## Work task
For the entries below, work out how many lines contain the string "Крыму" and write only the number.

## Records supplied
◇ ◇ ◇ ◇ ◇ ◇ ◇
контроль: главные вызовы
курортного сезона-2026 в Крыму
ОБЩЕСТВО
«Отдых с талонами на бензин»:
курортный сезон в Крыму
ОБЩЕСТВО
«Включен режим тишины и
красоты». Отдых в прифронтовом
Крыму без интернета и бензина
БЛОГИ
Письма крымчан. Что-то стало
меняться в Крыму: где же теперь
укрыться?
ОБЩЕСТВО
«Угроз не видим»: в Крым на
◇ ◇ ◇ ◇ ◇ ◇ ◇
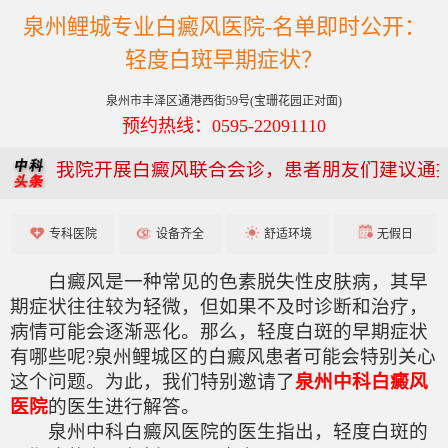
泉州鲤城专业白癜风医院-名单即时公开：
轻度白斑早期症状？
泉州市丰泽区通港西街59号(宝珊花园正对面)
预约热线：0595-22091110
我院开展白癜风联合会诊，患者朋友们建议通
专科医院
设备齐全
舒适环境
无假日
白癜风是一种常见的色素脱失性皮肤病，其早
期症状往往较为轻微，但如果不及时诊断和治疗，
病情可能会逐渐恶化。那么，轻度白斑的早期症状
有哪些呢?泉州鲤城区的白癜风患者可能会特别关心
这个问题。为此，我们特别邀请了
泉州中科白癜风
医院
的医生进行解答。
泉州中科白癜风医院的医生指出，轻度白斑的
◇ ◇ ◇ ◇ ◇ ◇ ◇
## Problem solution
4